The records below are to be reproduced exactly, and no picture should appear in the copy.
*** Block opens ***
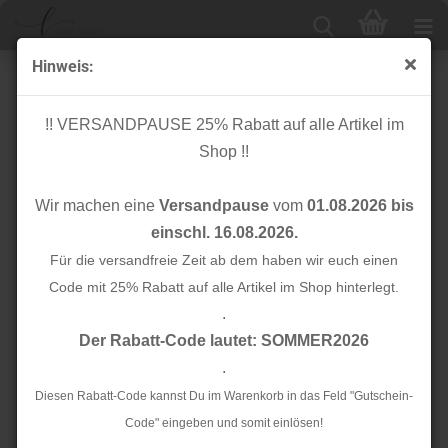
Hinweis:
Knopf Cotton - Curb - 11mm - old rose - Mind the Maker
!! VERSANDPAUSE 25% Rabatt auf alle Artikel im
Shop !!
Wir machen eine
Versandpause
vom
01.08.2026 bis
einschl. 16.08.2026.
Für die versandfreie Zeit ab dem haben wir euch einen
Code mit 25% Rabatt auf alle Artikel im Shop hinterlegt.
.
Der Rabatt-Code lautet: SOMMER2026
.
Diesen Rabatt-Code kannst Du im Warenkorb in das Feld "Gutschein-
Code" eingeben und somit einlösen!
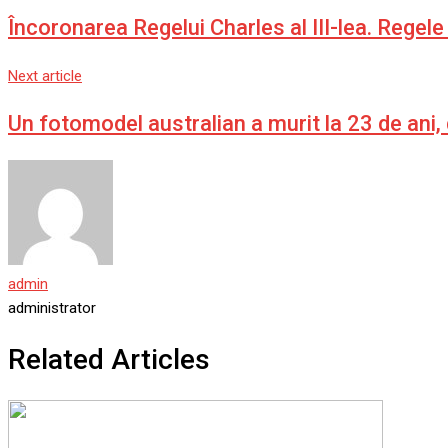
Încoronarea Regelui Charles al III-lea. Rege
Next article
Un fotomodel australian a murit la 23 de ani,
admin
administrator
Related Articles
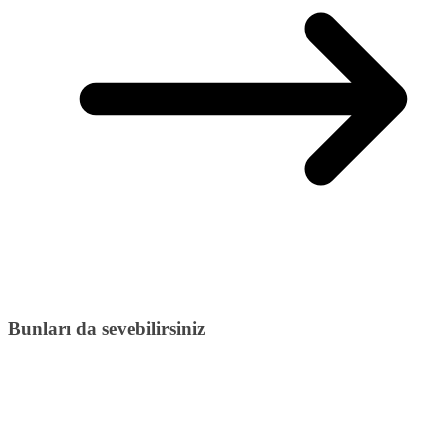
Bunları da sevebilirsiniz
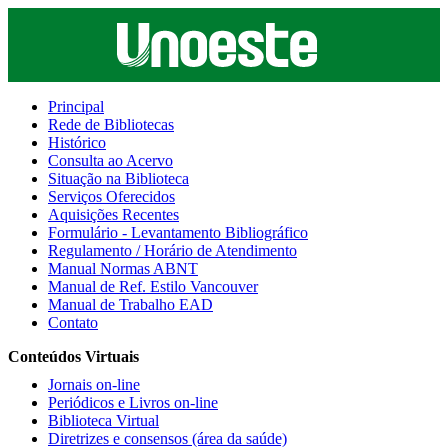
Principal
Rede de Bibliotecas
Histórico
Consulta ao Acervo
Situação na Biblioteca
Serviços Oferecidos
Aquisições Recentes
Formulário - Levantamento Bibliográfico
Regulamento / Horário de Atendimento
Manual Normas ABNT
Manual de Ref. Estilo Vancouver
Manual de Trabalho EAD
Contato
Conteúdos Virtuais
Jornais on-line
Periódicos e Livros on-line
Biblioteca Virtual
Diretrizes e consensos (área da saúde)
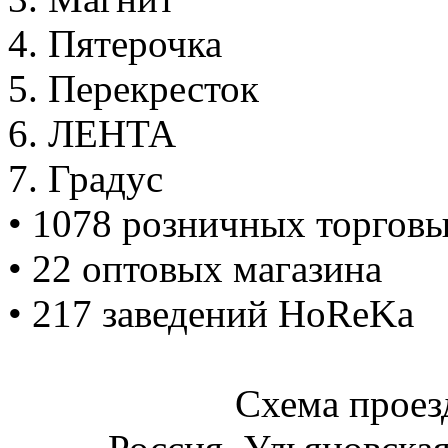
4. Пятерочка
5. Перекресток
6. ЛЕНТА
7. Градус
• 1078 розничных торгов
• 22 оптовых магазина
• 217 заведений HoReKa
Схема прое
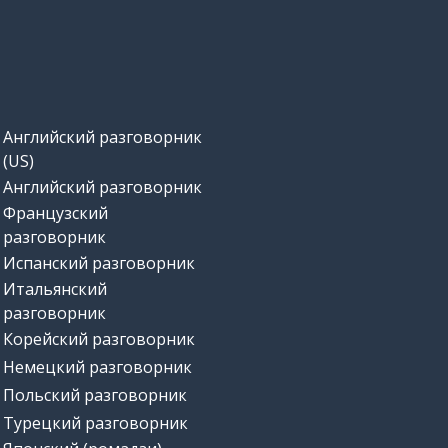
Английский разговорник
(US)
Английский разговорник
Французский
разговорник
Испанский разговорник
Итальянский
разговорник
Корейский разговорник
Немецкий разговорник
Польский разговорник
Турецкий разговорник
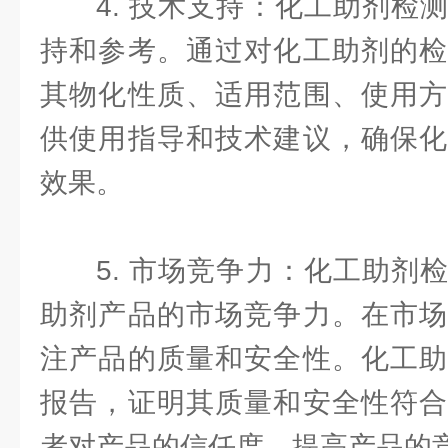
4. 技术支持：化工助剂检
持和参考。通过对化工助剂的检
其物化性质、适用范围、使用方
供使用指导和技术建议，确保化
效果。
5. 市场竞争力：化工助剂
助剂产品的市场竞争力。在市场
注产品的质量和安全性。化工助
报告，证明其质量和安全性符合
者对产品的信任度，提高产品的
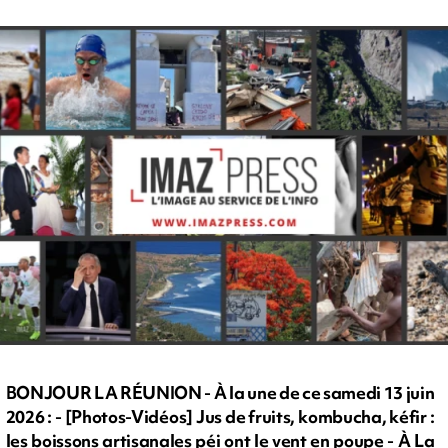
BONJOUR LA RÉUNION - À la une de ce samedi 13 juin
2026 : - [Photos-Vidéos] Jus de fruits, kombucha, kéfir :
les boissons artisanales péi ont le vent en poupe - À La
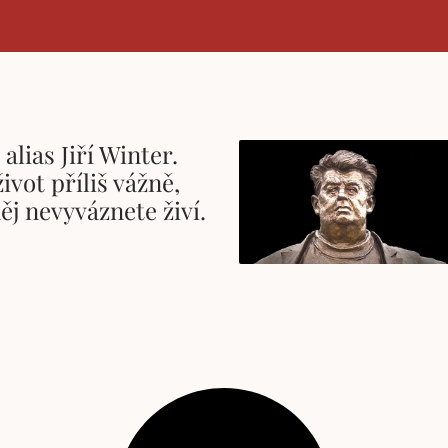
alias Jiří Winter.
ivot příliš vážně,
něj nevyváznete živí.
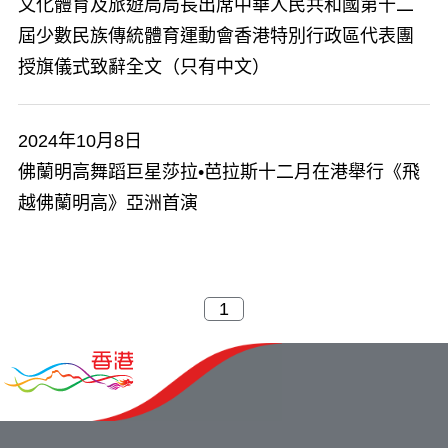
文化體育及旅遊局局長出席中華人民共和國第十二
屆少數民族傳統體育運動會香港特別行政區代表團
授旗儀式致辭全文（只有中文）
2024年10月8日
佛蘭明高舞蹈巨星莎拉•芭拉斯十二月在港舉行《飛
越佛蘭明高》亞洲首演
*** Block closes ***
- ANSWER SPACE
Hinweis:
Knopf Cotton - Curb - 11mm - old rose - Mind the Maker
!! VERSANDPAUSE 25% Rabatt auf alle Artikel im
Shop !!
Wir machen eine
Versandpause
vom
01.08.2026 bis
einschl. 16.08.2026.
Für die versandfreie Zeit ab dem haben wir euch einen
Code mit 25% Rabatt auf alle Artikel im Shop hinterlegt.
.
Der Rabatt-Code lautet: SOMMER2026
.
Diesen Rabatt-Code kannst Du im Warenkorb in das Feld "Gutschein-
Code" eingeben und somit einlösen!
Încoronarea Regelui Charles al III-lea. Rege
Next article
Un fotomodel australian a murit la 23 de ani,
admin
administrator
Related Articles
Bunları da sevebilirsiniz
Principal
Rede de Bibliotecas
Histórico
Consulta ao Acervo
Situação na Biblioteca
Serviços Oferecidos
Aquisições Recentes
Formulário - Levantamento Bibliográfico
Regulamento / Horário de Atendimento
Manual Normas ABNT
Manual de Ref. Estilo Vancouver
Manual de Trabalho EAD
Contato
Conteúdos Virtuais
Jornais on-line
Periódicos e Livros on-line
Biblioteca Virtual
Diretrizes e consensos (área da saúde)
4. Пятерочка
5. Перекресток
6. ЛЕНТА
7. Градус
• 1078 розничных торгов
• 22 оптовых магазина
• 217 заведений HoReKa
Схема прое
Английский разговорник
(US)
Английский разговорник
Французский
разговорник
Испанский разговорник
Итальянский
разговорник
Корейский разговорник
Немецкий разговорник
Польский разговорник
Турецкий разговорник
4. 技术支持：化工助剂检
持和参考。通过对化工助剂的检
其物化性质、适用范围、使用方
供使用指导和技术建议，确保化
效果。
5. 市场竞争力：化工助剂
助剂产品的市场竞争力。在市场
注产品的质量和安全性。化工助
报告，证明其质量和安全性符合
者对产品的信任度，提高产品的
BONJOUR LA RÉUNION - À la une de ce samedi 13 juin
2026 : - [Photos-Vidéos] Jus de fruits, kombucha, kéfir :
les boissons artisanales péi ont le vent en poupe - À La
alias Jiří Winter.
ivot příliš vážně,
něj nevyváznete živí.
文化體育及旅遊局局長出席中華人民共和國第十二
屆少數民族傳統體育運動會香港特別行政區代表團
授旗儀式致辭全文（只有中文）
2024年10月8日
佛蘭明高舞蹈巨星莎拉•芭拉斯十二月在港舉行《飛
越佛蘭明高》亞洲首演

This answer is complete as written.